Liberals and Tories traded talking-points back and forth during their fear-mongering debate on First Contract Arbitration. Both parties made particular mention of Manitoba and that province’s FCA legislation.
We would like to point out two things.
First, take a look at the record of workplaces in Manitoba where it was necessary to use First Contract Arbitration legislation (chart from the Economic Policy Institute):
The Economic Policy Institute points out what this review means:
The 87.5% multi-year survival rate for the small group of businesses that underwent FCA over the course of eight years during a turbulent business cycle is actually better than the 86.2% one-year survival rate of businesses in Canada between 2005 and 2006, near the peak of the business cycle, when survival rates should be highest.
Secondly, what if Nova Scotia was more like Manitoba in general? What might Nova Scotia look like if it had been governed better over the last 20 years?
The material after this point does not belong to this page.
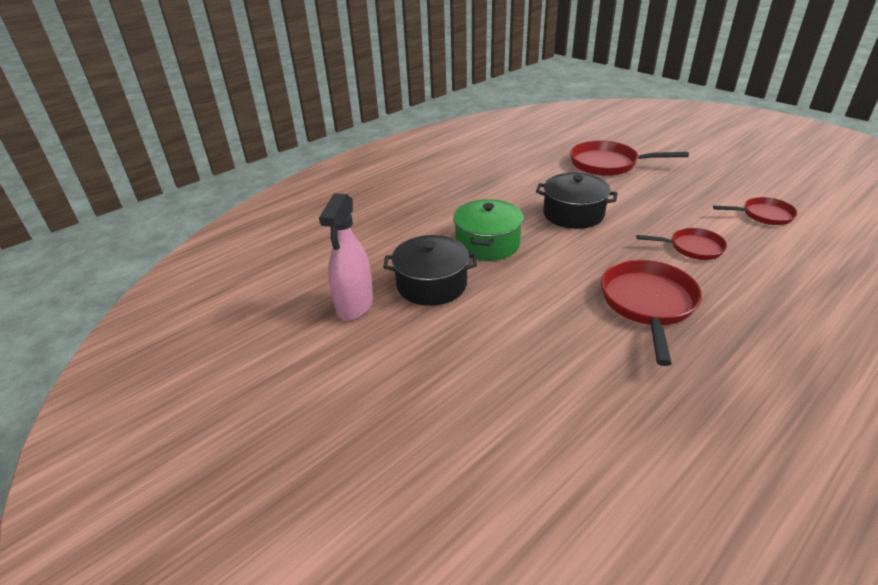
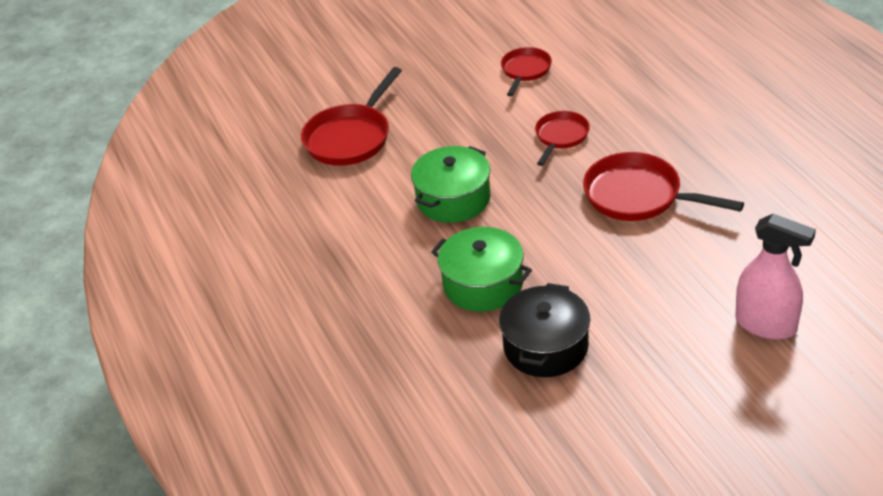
camera: 70 degrees left, 5 degrees up
(354, 305) = (560, 420): pink spray bottle -> pink spray bottle (766, 325)
(573, 214) = (453, 199): black pot -> green pot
The short answer is that it would look better than the Nova Scotia that Premier Dexter inherited on June 2009 in key economic categories:
• Manitoba had Canada’s best-performing provincial economy, 2005-2010
• Manitoba had the lowest unemployment rate in the country, 2005-2010
• Manitoba had Capital investment rates double the national average
What many people have missed in this debate is that it’s not simply about unions and labour stability. It’s about economic development in the 21st century. It was almost painful to watch the NDP explain FCA legislation again and again to the opposition parties last week. Having exhausted common sense, statistics and a thorough explanation of how the legislation works, Dexter was left with nothing but to ask that Nova Scotia join the rest of the country with a modern labour law.